EXERCISE REQUIREMENTS:
[1] In the passage on the Zuckerberg and Chan health initiative, who was appointed president of science?
[2] Pick up the passage on the Zuckerberg and Chan health initiative after its final sentence and carry it forward.

DOCUMENT TEXT:
Zuckerberg and Chan have committed $3 billion of their own money to setting up the health initiative that has an overall goal to “cure, prevent or manage all disease within our children’s lifetime”. The three main goals of CZI are to foster collaboration between teams of scientists and labs across multiple universities over long periods of time, to focus on developing tools that are geared toward eradicating diseases rather than simply treating them and to improve and expand scientific funding writ large. They have taken a further step of developing the project by appointing Cornelia Bargmann as president of science.

The huge goal of the Initiative has begun with a $600 million project to create a “Biohub”, which has a goal of increasing collaboration between Stanford University, UC San Francisco, and UC Berkeley. The hope being that by fostering strong links between the communities, new developments in all fields of science will emerge.

INFORMATION SHOWN:

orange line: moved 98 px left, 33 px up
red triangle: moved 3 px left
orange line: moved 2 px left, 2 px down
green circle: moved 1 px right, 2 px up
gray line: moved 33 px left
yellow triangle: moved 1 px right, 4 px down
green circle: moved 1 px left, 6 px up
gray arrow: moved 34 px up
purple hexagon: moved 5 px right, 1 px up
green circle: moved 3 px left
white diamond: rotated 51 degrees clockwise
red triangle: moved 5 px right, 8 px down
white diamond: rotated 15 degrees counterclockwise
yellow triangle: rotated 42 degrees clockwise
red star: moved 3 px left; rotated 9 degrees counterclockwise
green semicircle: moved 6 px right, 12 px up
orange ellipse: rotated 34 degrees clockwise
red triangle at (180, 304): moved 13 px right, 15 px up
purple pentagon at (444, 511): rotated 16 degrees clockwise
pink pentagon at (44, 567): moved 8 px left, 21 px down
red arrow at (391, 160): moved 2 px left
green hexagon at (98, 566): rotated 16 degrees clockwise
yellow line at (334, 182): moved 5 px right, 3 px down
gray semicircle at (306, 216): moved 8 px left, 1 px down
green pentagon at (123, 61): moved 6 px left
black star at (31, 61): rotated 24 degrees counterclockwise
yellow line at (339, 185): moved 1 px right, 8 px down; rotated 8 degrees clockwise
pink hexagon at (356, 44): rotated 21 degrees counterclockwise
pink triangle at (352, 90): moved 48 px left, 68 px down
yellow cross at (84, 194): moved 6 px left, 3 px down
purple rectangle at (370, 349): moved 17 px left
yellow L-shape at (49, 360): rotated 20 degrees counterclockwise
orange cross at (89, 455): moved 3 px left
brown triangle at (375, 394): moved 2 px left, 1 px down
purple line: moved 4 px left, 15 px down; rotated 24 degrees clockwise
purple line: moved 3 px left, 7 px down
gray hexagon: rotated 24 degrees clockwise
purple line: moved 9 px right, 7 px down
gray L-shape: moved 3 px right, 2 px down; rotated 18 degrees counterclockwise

YOUR RESPONSES:
[1] Cornelia Bargmann

[2]
The overall plan follows in the footsteps of the Bill & Melinda Gates Foundation that also tapped the pharmaceutical industry for key members of their staff. Leif Johansson, AstraZeneca’s chairman, said the board was sorry to see Bargmann leave but understood her decision to focus on the new assignment. They have moved quickly to hire her replacement, by appointing Columbia University genetics expert David Goldstein to the consultative role chief adviser for genomics. He has previous experience of serving as chair of AstraZeneca’s genomics advisory panel.